━━ Data records ━━
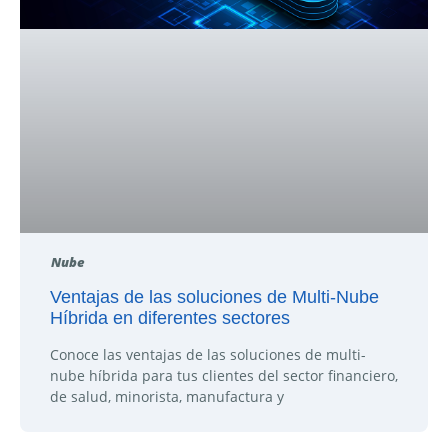
Nube
Ventajas de las soluciones de Multi-Nube
Híbrida en diferentes sectores
Conoce las ventajas de las soluciones de multi-
nube híbrida para tus clientes del sector financiero,
de salud, minorista, manufactura y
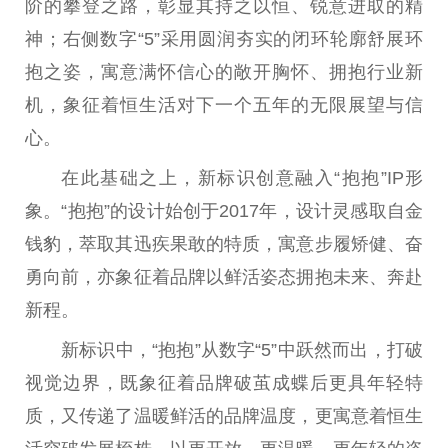
阶的攀登之路，彰显其持之以恒、锐意进取的精
神；右侧数字“5”采用圆润夯实的闭环轮廓舒展环
抱之姿，寓意满怀信心的敞开胸怀、拥抱行业新
机，象征着恒生活对下一个五年的无限展望与信
心。
在此基础之上，新标识创意融入“抱抱”IP形
象。“抱抱”的设计始创于2017年，设计灵感取自金
钱豹，萃取其迅疾果敢的特质，寓意步履矫健、奋
勇向前，亦象征着品牌以鲜活姿态拥抱未来、奔赴
新程。
新标识中，“抱抱”从数字“5”中跃然而出，打破
视觉边界，既象征着品牌破茧成蝶后更具年轻特
质，又传递了温暖鲜活的品牌温度，更寓意着恒生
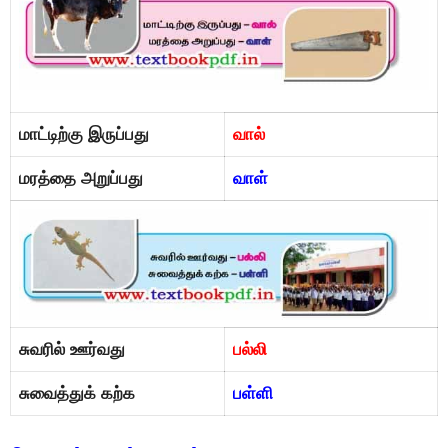
மாட்டிற்கு இருப்பது
வால்
மரத்தை அறுப்பது
வாள்
சுவரில் ஊர்வது
பல்லி
சுவைத்துக் கற்க
பள்ளி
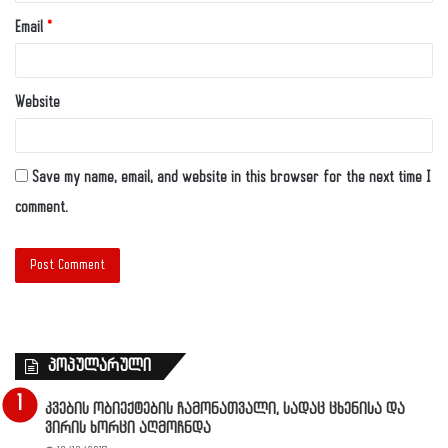
Email
*
Website
Save my name, email, and website in this browser for the next time I
comment.
პოპულარული
კვების ობიექტების ჩამონათვალი, სადაც ცხენისა და
ვირის ხორცი აღმოჩნდა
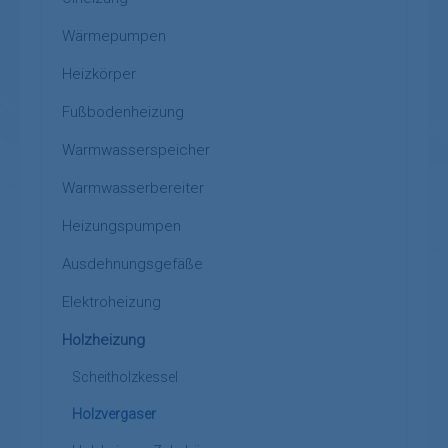
Wärmepumpen
Heizkörper
Fußbodenheizung
Warmwasserspeicher
Warmwasserbereiter
Heizungspumpen
Ausdehnungsgefäße
Elektroheizung
Holzheizung
Scheitholzkessel
Holzvergaser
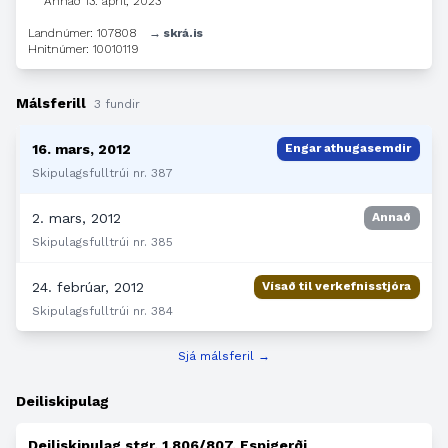
Annað
13. apríl, 2023
Landnúmer: 107808
→ skrá.is
Hnitnúmer: 10010119
Málsferill
3 fundir
16. mars, 2012
Engar athugasemdir
Skipulagsfulltrúi nr. 387
2. mars, 2012
Annað
Skipulagsfulltrúi nr. 385
24. febrúar, 2012
Vísað til verkefnisstjóra
Skipulagsfulltrúi nr. 384
Sjá málsferil →
Deiliskipulag
Deiliskipulag stgr. 1.806/807, Espigerði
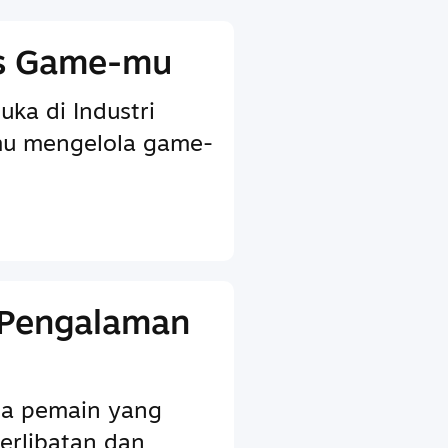
is Game-mu
uka di Industri
u mengelola game-
 Pengalaman
ada pemain yang
erlibatan dan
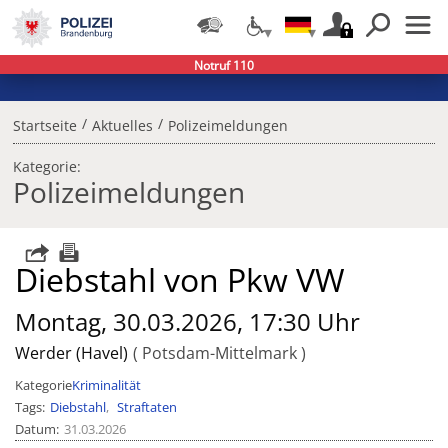
Notruf 110
/
/
Startseite
Aktuelles
Polizeimeldungen
Kategorie:
Polizeimeldungen
Diebstahl von Pkw VW
Montag, 30.03.2026, 17:30 Uhr
Werder (Havel)
Potsdam-Mittelmark
Kategorie
Kriminalität
Tags
Diebstahl
Straftaten
Datum
31.03.2026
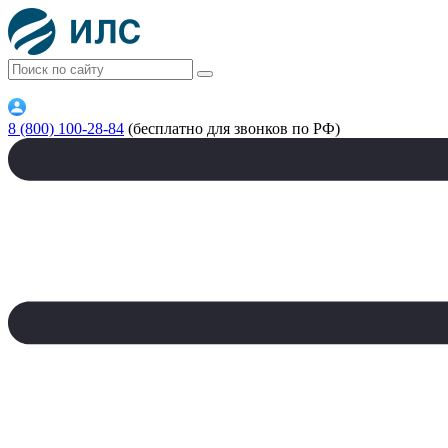
8 (800) 100-28-84
(бесплатно для звонков по РФ)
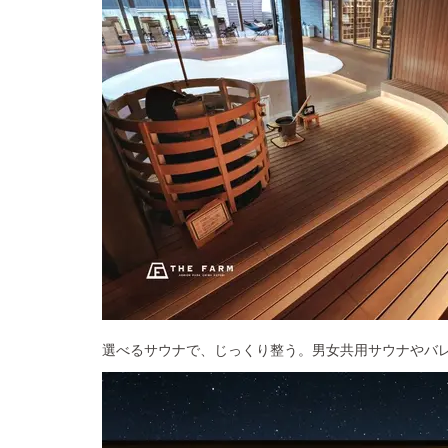
選べるサウナで、じっくり整う。男女共用サウナやバレ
━━━
• Request: List the lines of the records from the first one through the line containing "de salud, minorista, manufactura y", both included, as a numbered list without blank lines. Leave the pictures out of the answer.

• Your solution:
1. Nube
2. Ventajas de las soluciones de Multi-Nube
3. Híbrida en diferentes sectores
4. Conoce las ventajas de las soluciones de multi-
5. nube híbrida para tus clientes del sector financiero,
6. de salud, minorista, manufactura y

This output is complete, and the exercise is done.